Frost stopped in his tracks, thinking autopsy. You didn't excise flesh and bone for a weapon match from a live person, which meant Marian was dead. He didn't have to say anything. All Theo had to do was look at his Chief to know what he was thinking.

'Oh, damn, Chief, I'm sorry. I didn't mean that. Marian's doing fine. Getting better.'

Frost closed his eyes and exhaled.

'But the thing is, well, the throat wound was pretty ragged, you know? So the surgeon had to do some trimming before he could close it. He'd done a turn as county coroner a few years back, so he knows evidence. He took care trimming and saved the flesh for a possible match someday.'

Frost was looking out the window at the 737 pulling up to the gate.

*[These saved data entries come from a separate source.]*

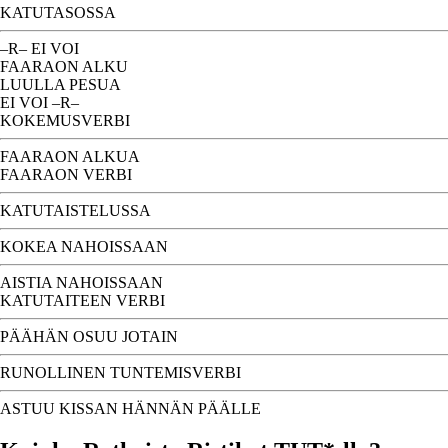
KATUTASOSSA
–R– EI VOI
FAARAON ALKU
LUULLA PESUA
EI VOI –R–
KOKEMUSVERBI
FAARAON ALKUA
FAARAON VERBI
KATUTAISTELUSSA
KOKEA NAHOISSAAN
AISTIA NAHOISSAAN
KATUTAITEEN VERBI
PÄÄHÄN OSUU JOTAIN
RUNOLLINEN TUNTEMISVERBI
ASTUU KISSAN HÄNNÄN PÄÄLLE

His smile was slow in coming, and just a little scary.

Clinton Huttinger was one of the first off the plane, and never in a million years would Frost have passed him on the street and thought that this was an evil man. He looked just like the pictures Theo had pulled off the Web. Clean- cut, well-dressed but not pretentious, a little half-smile permanently placed on lips that told everyone who saw him what a fine, gentle fellow he was.

'Mr. Huttinger?'

Yes.' The smile broadened. 'Can I help you?'

He didn't even go pale when Frost started the very careful process of placing him under arrest. He just stood there with a baffled little-boy smile, cooperating in every way possible, looking to all the curious passers-by more like a Boy Scout than a crazed killer. Frost played to the gathering crowd, apologizing to Huttinger for the necessity of handcuffs, inquiring as to their comfort.

'They're fine, Officer.'

'Chief.'

'Excuse me?'

'It's Chief Frost, Medford Police Department.'

'Oh. Pardon me. It's just that I won't be able to carry my bags with my hands behind my back.'

Frost smiled benevolently. 'Of course not. We'll be happy to carry them for you. Just the single case and the laptop?'

'That's right.'

Theo moved to pick up the luggage but the Chief intercepted him, bending to pick up the hard-bodied Samsonite case with the metal reinforcements at the corners, then standing quickly, suitcase swinging as he turned back to face Huttinger. Centrifugal force was an amazing thing, he thought, as the case swung wide and fast with the turn, headed directly for the gentle English teacher's crotch. Huttinger took a quick, panicked step backward, and Frost managed to stop the case's momentum with an inch to spare. He looked head-on at Huttinger and smiled.

'Whew. That was a close one.'

Huttinger didn't say a thing, but he wasn't smiling anymore.